[Ausgewählte Textstelle]:
Streit um "Gefälligkeitsgutachten" Regierung: Ärzte verhindern Abschiebungen
22.09.2016, 19:38 Uhr
(Foto: dpa)
Nach Ansicht der Bundesregierung verhindern Ärzte mit wohlwollenden Gutachten häufig, dass abgelehnte Asylbewerber abgeschoben werden. Die Ärztekammer sieht das anders.
Die Bundesregierung wirft Ärzten vor, mit zweifelhaften Attesten Abschiebungen zu verhindern. Es werde eine "Vielzahl von Attesten vorgelegt, die auffallen, weil immer wieder die gleichen Ärzte mit gleichlautendem Inhalt oder fehlender fundierter Begründung Reiseunfähigkeit attestieren", zitiert die "Frankfurter Allgemeinen Zeitung" aus der Antwort der Bundesregierung auf eine Kleine Anfrage der Linkspartei.
Eine größere Anzahl solcher Bescheinigungen enthalte häufig gleich zu Beginn der Ausführungen Formulierungen wie "Verdachtsdiagnose", hieß es weiter. Daran schließe sich das Votum an, es solle "keine Abschiebung erzwungen werden". Die Ärzteschaft wies die Vorhaltungen zurück.
"Der Bundesärztekammer liegen keine Statistiken zu ärztlichen Gutachten in Abschiebeverfahren vor. Auch vonseiten der Bundesregierung konnten keine bundesweiten Zahlen genannt werden, die Vorwürfe von Gefälligkeitsgutachten in Abschiebeverfahren untermauern würden", sagte Präsident Frank Ulrich Montgomery der Zeitung. "Statt Spekulationen über mögliche Gefälligkeitsgutachten abzugeben, muss dafür gesorgt werden, dass die Voraussetzungen für die Gutachtenerstellung stimmen."
Ärzte benötigten für eine gründliche Diagnose körperlicher und seelischer Krankheiten ausreichend Zeit. Wichtig sei auch die fachliche Qualifikation der Gutachter, sagte Montgomery. Daher habe die Ärztekammer ein "Curriculum mit Standards für die Qualifizierung von Gutachtern" erstellt.
Viele Betroffene geduldet
Vor einigen Wochen war bereits Innenminister Thomas de Maiziere in die Kritik geraten, weil er den Medizinern vorgeworfen hatte, zu viele Atteste auszustellen, mit denen abgelehnte Asylbewerber angeblich eine Abschiebung umgehen.
In Deutschland leben nach Angaben der Bundesregierung fast 550.000 abgelehnte Asylbewerber. Die größte Gruppe stammt den Angaben zufolge mit rund 77.660 aus der Türkei. Es folgen abgelehnte Bewerber aus dem Kosovo (68.549) und aus Serbien (50.817).
Die große Mehrheit dieser 550.000 Menschen hat inzwischen eine Aufenthaltserlaubnis, hält sich hier also rechtmäßig auf. Fast die Hälfte von ihnen (46,6 Prozent) hat inzwischen ein unbefristetes Aufenthaltsrecht. Weitere 34,8 Prozent haben eine befristete Aufenthaltserlaubnis. Diese Menschen wurden nach ihrem erfolglosen Asylantrag also aus bestimmten Gründen nicht abgeschoben, sondern erst eine Zeit lang geduldet und bekamen später ein Bleiberecht.
Bei 18,6 Prozent gilt das allerdings nicht. Ein Teil von ihnen sind Geduldete - also Menschen, die beispielsweise wegen einer schweren Erkrankung oder fehlender Papiere vorerst im Land bleiben dürfen, allerdings ohne festen Aufenthaltsstatus. Ein anderer Teil sind Menschen, die keinerlei Anspruch haben, sich in der Bundesrepublik aufzuhalten.

[Datenübersicht]:
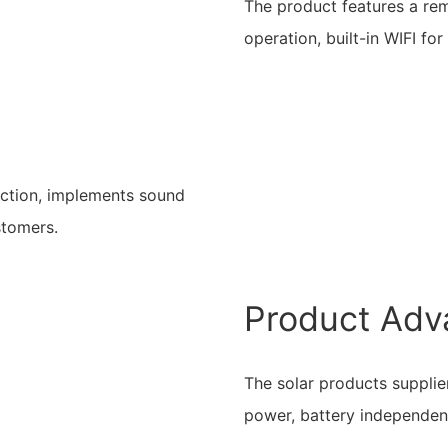
The product features a re
operation, built-in WIFI fo
uction, implements sound
stomers.
Product Adv
The solar products supplier
power, battery independen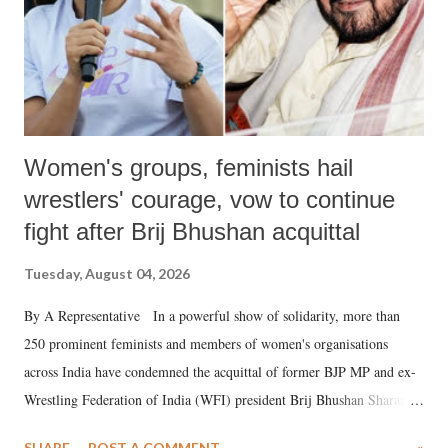
Women's groups, feminists hail
wrestlers' courage, vow to continue
fight after Brij Bhushan acquittal
Tuesday, August 04, 2026
By A Representative In a powerful show of solidarity, more than
250 prominent feminists and members of women's organisations
across India have condemned the acquittal of former BJP MP and ex-
Wrestling Federation of India (WFI) president Brij Bhushan Sharan
Singh in the high-profile sexual harassment case filed by six women
SHARE
POST A COMMENT
»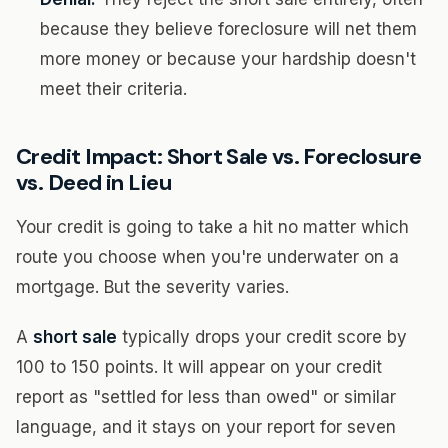
because they believe foreclosure will net them
more money or because your hardship doesn't
meet their criteria.
Credit Impact: Short Sale vs. Foreclosure
vs. Deed in Lieu
Your credit is going to take a hit no matter which
route you choose when you're underwater on a
mortgage. But the severity varies.
A
short sale
typically drops your credit score by
100 to 150 points. It will appear on your credit
report as "settled for less than owed" or similar
language, and it stays on your report for seven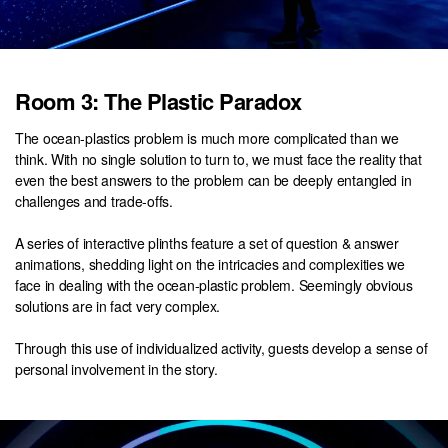
Room 3: The Plastic Paradox
The ocean-plastics problem is much more complicated than we
think. With no single solution to turn to, we must face the reality that
even the best answers to the problem can be deeply entangled in
challenges and trade-offs.
A series of interactive plinths feature a set of question & answer
animations, shedding light on the intricacies and complexities we
face in dealing with the ocean-plastic problem. Seemingly obvious
solutions are in fact very complex.
Through this use of individualized activity, guests develop a sense of
personal involvement in the story.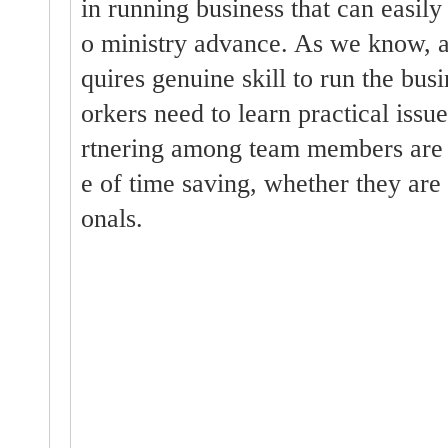
in running business that can easil
o ministry advance. As we know, a
quires genuine skill to run the bu
orkers need to learn practical issue
rtnering among team members are 
e of time saving, whether they are 
onals.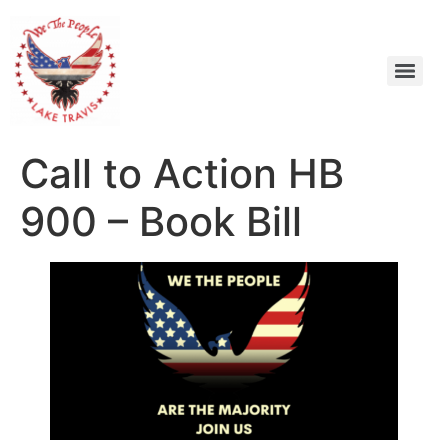
Call to Action HB
900 – Book Bill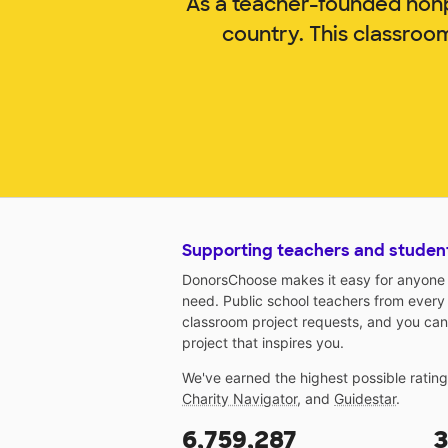
As a teacher-founded nonp
country. This classroo
Supporting teachers and studen
DonorsChoose makes it easy for anyone t
need. Public school teachers from every
classroom project requests, and you can
project that inspires you.
We've earned the highest possible ratin
Charity Navigator
, and
Guidestar
.
6,759,287
3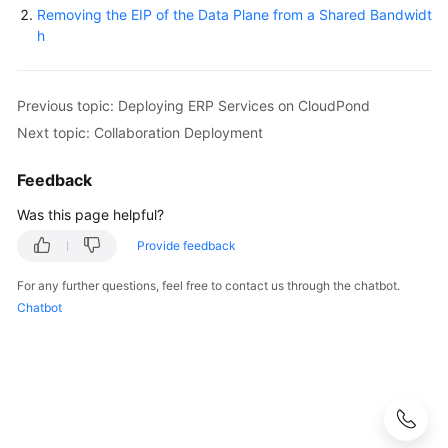
Removing the EIP of the Data Plane from a Shared Bandwidt
h
Previous topic: Deploying ERP Services on CloudPond
Next topic: Collaboration Deployment
Feedback
Was this page helpful?
Provide feedback
For any further questions, feel free to contact us through the chatbot.
Chatbot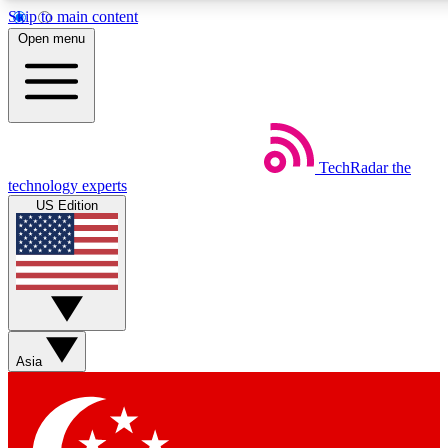
Skip to main content
5
24/7
44K+
Open menu
EXCLUSIVE PERKS
INSIDER INSIGHTS
ACTIVE MEMBERS
Weekly newsletters
Commenting a
TechRadar
the
Get daily news, weekly deals and the
Join the conversation,
technology experts
week’s top tech stories
thoughts and get exp
US Edition
BECOME A TECHRADAR INSIDER
Sign up with your email below to instantly access member
features, newsletters and exclusive Insider perks
Asia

[Deine Aufgaben]:
**a)** Aus welchem Land stammt laut dem Artikel über die Gefälligkeitsgutachten die größte Gruppe abgelehnter Asylbewerber in Deutschland?
**b)** Gib aus dem Artikel über die Gefälligkeitsgutachten den Abschnitt wortgetreu wieder, der mit „Ärzte benötigten für“ beginnt und bis einschließlich „aus Serbien (50.817).“ reicht.
Die Zeilen spielen hierfür keine Rolle.

[Antworten je Aufgabe]:
**a)** Aus der Türkei, mit rund 77.660 Menschen.

**b)**
Ärzte benötigten für eine gründliche Diagnose körperlicher und seelischer Krankheiten ausreichend Zeit. Wichtig sei auch die fachliche Qualifikation der Gutachter, sagte Montgomery. Daher habe die Ärztekammer ein "Curriculum mit Standards für die Qualifizierung von Gutachtern" erstellt.
Viele Betroffene geduldet
Vor einigen Wochen war bereits Innenminister Thomas de Maiziere in die Kritik geraten, weil er den Medizinern vorgeworfen hatte, zu viele Atteste auszustellen, mit denen abgelehnte Asylbewerber angeblich eine Abschiebung umgehen.
In Deutschland leben nach Angaben der Bundesregierung fast 550.000 abgelehnte Asylbewerber. Die größte Gruppe stammt den Angaben zufolge mit rund 77.660 aus der Türkei. Es folgen abgelehnte Bewerber aus dem Kosovo (68.549) und aus Serbien (50.817).